Pięciu mężczyzn wieku 18-49 lat zostało aresztowanych pod zarzutem czynnej napaści na policjantów i ochroniarzy podczas niedzielnych burd w Lublinie w trakcie i po meczu III ligi piłkarskiej między miejscowym Motorem i Avią świdnik - poinformowała we wtorek prokuratura.
Takie same zarzuty postawiono jeszcze 5 innym osobom, które będą odpowiadały z wolnej stopy. Wszystkim grozi do 10 lat więzienia.
"Prokurator zarzucił im, że podczas i w związku z interwencją zmierzającą do przywrócenia porządku w miejscu publicznym rzucali w policjantów i pracowników ochrony kamieniami, płytami chodnikowymi, deskami, metalowymi rurkami" - powiedział rzecznik prasowy Prokuratury Okręgowej w Lublinie Andrzej Jeżyński.

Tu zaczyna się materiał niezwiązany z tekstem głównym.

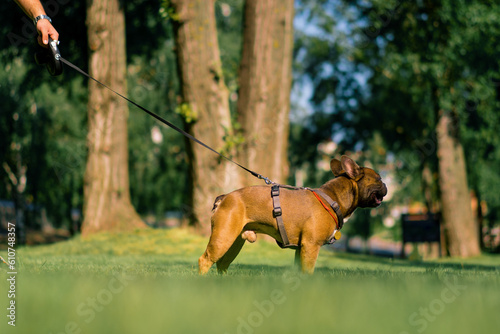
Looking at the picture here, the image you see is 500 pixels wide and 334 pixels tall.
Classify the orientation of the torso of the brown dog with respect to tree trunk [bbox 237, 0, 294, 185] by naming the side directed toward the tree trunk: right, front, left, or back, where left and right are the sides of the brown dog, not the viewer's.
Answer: left

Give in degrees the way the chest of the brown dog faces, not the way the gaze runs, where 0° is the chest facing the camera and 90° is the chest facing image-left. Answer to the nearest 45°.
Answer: approximately 270°

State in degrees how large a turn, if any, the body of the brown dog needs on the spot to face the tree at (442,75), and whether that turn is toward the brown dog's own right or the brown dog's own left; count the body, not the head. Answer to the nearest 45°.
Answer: approximately 90° to the brown dog's own left
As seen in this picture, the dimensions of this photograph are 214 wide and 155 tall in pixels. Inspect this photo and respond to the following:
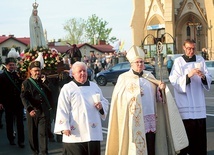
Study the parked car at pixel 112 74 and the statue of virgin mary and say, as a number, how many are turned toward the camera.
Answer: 1

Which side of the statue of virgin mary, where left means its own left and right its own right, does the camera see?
front

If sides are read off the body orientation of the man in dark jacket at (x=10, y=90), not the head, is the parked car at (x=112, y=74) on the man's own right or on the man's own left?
on the man's own left

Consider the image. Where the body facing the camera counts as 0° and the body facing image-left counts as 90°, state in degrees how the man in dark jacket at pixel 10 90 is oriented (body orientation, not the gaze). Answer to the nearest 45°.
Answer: approximately 315°

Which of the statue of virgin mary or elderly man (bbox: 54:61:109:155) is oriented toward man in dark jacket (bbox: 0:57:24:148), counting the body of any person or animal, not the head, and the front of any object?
the statue of virgin mary

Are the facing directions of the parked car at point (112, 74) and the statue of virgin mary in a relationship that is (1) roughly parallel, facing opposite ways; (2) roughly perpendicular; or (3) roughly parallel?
roughly perpendicular

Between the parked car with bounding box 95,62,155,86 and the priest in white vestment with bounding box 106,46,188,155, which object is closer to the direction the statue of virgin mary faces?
the priest in white vestment

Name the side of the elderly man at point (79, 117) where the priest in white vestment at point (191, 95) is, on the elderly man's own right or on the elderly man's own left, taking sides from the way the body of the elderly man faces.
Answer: on the elderly man's own left

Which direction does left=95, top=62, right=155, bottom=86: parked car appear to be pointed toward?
to the viewer's left

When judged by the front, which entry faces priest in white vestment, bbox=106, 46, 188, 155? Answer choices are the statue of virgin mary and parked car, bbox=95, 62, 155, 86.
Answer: the statue of virgin mary

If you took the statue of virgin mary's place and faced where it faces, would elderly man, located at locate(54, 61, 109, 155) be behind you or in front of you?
in front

Prokuratura przesłuchuje kolejnych 14 podejrzewanych o udział w burdach. W stosunku do większości z nich decyzje o postawieniu zarzutów lub ewentualnych wnioskach o zastosowanie tymczasowego aresztowania mają zapaść jeszcze we wtorek.
Podczas meczu na stadionie i po meczu na ulicach wokół stadionu doszło do starć chuliganów z policją. Rannych zostało w sumie 26 osób, w tym ośmiu policjantów i sześciu ochroniarzy. Dwóch ochroniarzy jest w ciężkim stanie - doznali pęknięcia podstawy czaszki. Kompletnie zniszczony został policyjny samochód.
Policja zatrzymała łącznie 40 osób. 11 z nich to nieletni, zajmie się nimi Sąd Rodzinny. Do prokuratury doprowadzono 24 osoby. Zarzuty czynnej napaści na policjantów i ochroniarzy oraz udział w nielegalnym zgromadzeniu postawiono 10 mężczyznom.
Policja zaapelowała do uczestników zajść, aby sami dobrowolnie się zgłaszali i wyjaśniali swój udział w zdarzeniach. "Tylko dobrowolne zgłoszenie może być uznane w tej chwili jako okoliczność łagodząca. Mamy zapewnienia od kibiców, że pomogą nam w identyfikacji chuliganów, których zarejestrowały kamery" - powiedział rzecznik prasowy Komendanta Wojewódzkiego Policji w Lublinie Janusz Wójtowicz.
Prezydent Lublina zawiadomił policję o podejrzeniu popełnienia wykroczenia przez organizatora imprezy Lubelski Klub Piłkarski Motor. Organizator nie dopełnił wymogów określonych w zezwoleniu prezydenta. "Na stadionie było znacznie więcej ludzi niż dwa tysiące, jak przewidywało zezwolenie, w związku z tym imprezę ochraniała zbyt mała liczba ochroniarzy. Poza tym na stadionie były materiały pirotechniczne, których tam być nie powinno" - powiedział PAP Mirosław Kalinowski z biura prasowego urzędu miasta w Lublinie.
Policja wystąpiła do prezydenta z wnioskiem o zamknięcie stadionu.